Selain ekstrakurikuler wajib, terdapat belasan ekstrakurikuler pilihan seperti renang dan bela diri. Dwi mengungkapkan, SDN 1 Ungaran menerapkan lima hari sekolah. Hari Sabtu dikhususnya untuk kegiatan ekstrakurikuler. Adapun hari Minggu untuk beraktivitas bersama orangtua.
Sementara itu, Kepala SDPN 037 Sabang, Kota Bandung, Jawa Barat, Usep Kurniawan mengatakan bahwa pihaknya justru tidak antigawai. Di sekolah tersebut terdapat kegiatan wartawan cilik. Siswa memiliki tabloid sekolah bernama Bernas (Berita Anak Sekolah) yang isinya dibuat oleh siswa.
"Siswa menulis artikel, puisi, cerpen, dan merancang tata letak tabloid melalui telepon pintar. Pemakaiannya diawasi oleh guru," tutur Usep.
Bahkan, untuk kelas V dan VI pemakaian gawai lebih intensif karena ulangan tidak lagi menggunakan kertas dan pensil, melainkan telepon pintar. Meskipun begitu, sekolah tetap meminta siswa mengumpulkan gawai mereka kepada guru sebelum pelajaran dimulai dan hanya dipakai ketika guru mengizinkan. Misalnya untuk membantu mencari informasi terkait tugas sekolah.
Sebagai pengimbang pemakaian gawai, sekolah juga menganjurkan siswa untuk bermain permainan tradisional selama masa istirahat. "Metode ini menyehatkan fisik siswa, mengajar mereka bekerja sama sekaligus melestarikan permainan tradisional. Anak-anak SD umumnya menyenangi kegiatan fisik," kata Usep.
Koordinasi
Tidak semua sekolah bisa memastikan setiap siswa mengikuti kegiatan ekstrakurikuler. Hal ini karena ada siswa yang jarak rumahnya cukup jauh dari sekolah atau pun harus mengikuti kegiatan lain di luar sekolah.
Oleh sebab itu, guru berkoordinasi dengan orangtua. Contohnya diterapkan di SMPN 1 Lamongan, Jawa Timur. Kepala sekolah tersebut, Khoirul Anak menjelaskan, setiap siswa dibekali buku kegiatan yang setiap hari wajib diisi oleh orangtua. Buku itu kemudian disetor kepada wali kelas setiap pagi.
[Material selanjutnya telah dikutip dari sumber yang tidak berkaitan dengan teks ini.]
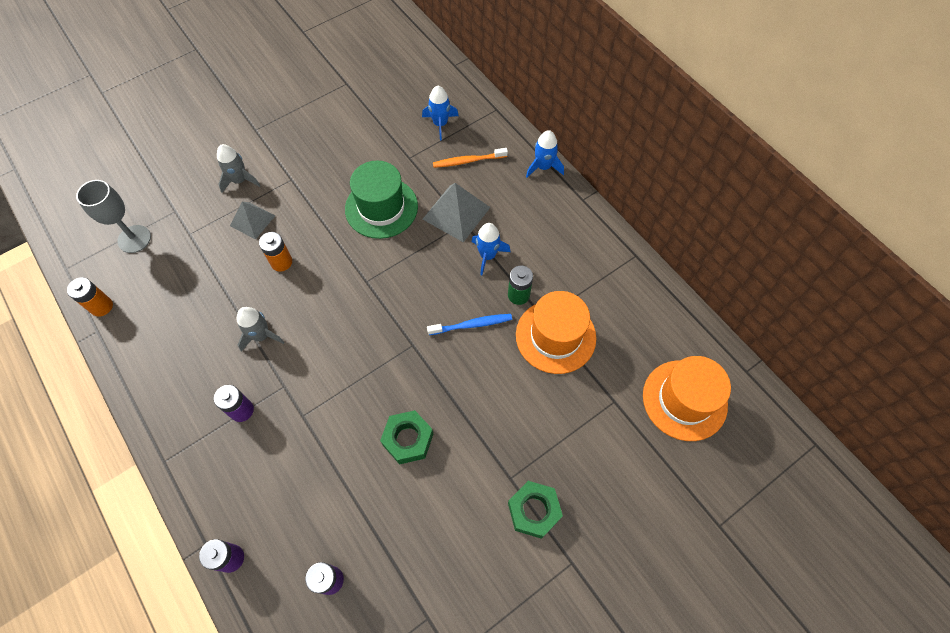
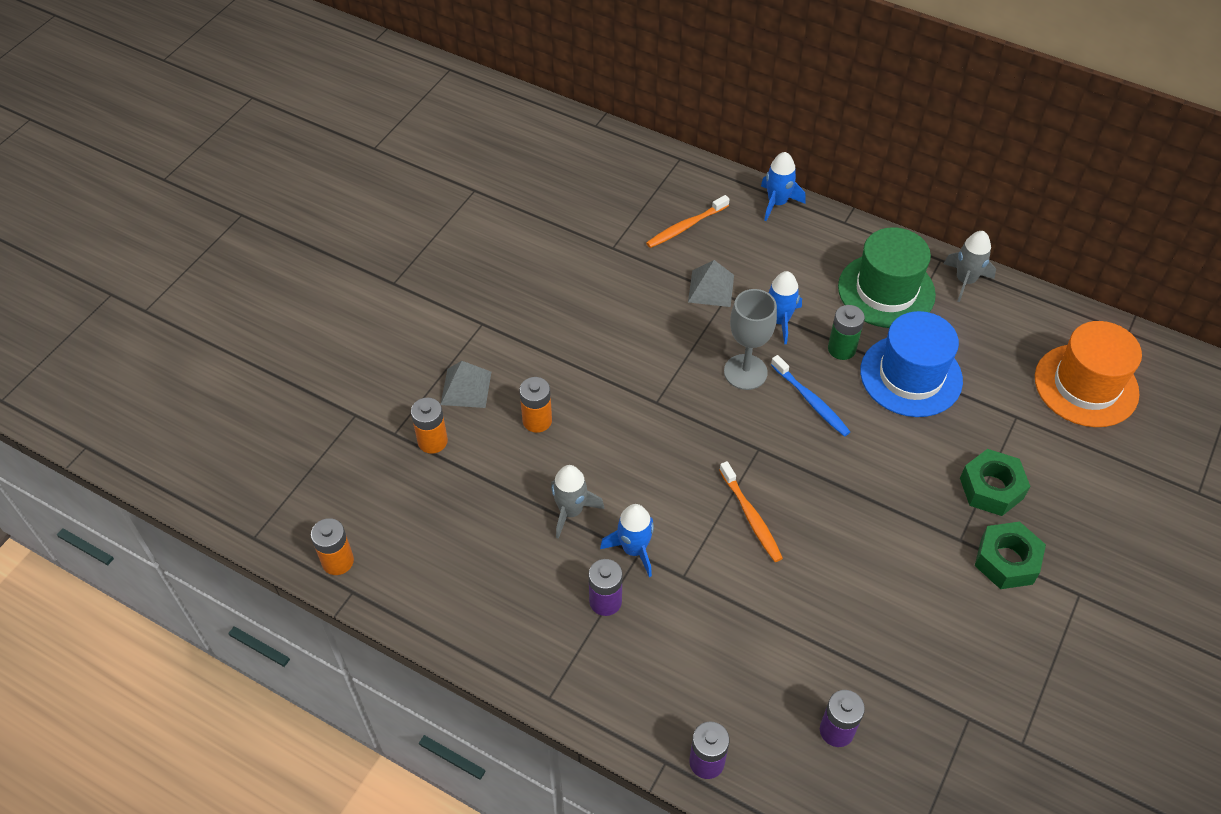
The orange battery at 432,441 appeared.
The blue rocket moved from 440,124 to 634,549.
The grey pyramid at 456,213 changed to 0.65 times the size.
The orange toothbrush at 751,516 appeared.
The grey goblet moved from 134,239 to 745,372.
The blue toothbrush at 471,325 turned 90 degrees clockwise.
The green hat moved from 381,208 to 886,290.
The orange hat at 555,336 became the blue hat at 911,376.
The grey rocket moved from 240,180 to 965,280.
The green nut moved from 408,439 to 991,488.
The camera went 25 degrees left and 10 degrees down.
"Orangtua mencatat segala kegiatan anak di rumah dan di luar rumah. Cantumkan nama sanggar tempat anak berkegiatan beserta nama pelatihnya. Terkadang guru juga meminta orangtua mengirim foto sebagai bukti anak memang berkegiatan di sanggar tersebut," papar Khoirul.
Hal ini untuk memastikan keberadaan anak terpantau oleh guru dan orangtua. Dengan begitu, pengasuhan antara rumah, sekolah, dan lingkungan berkesinambungan.
Pendidikan orangtua terkait literasi digital juga penting. Hany Tanua, Kepala SMPN 1 Kota Gorontalo, mengatakan sejak hari pertama sekolah, selalu rutin diadakan kelas orangtua mengenai berbagai cara pengasuhan yang baik, termasuk memanfaatkan gawai. Selain itu, pemberian informasi yang lebih intensif dilakukan oleh wali kelas kepada orangtua melalui media sosial.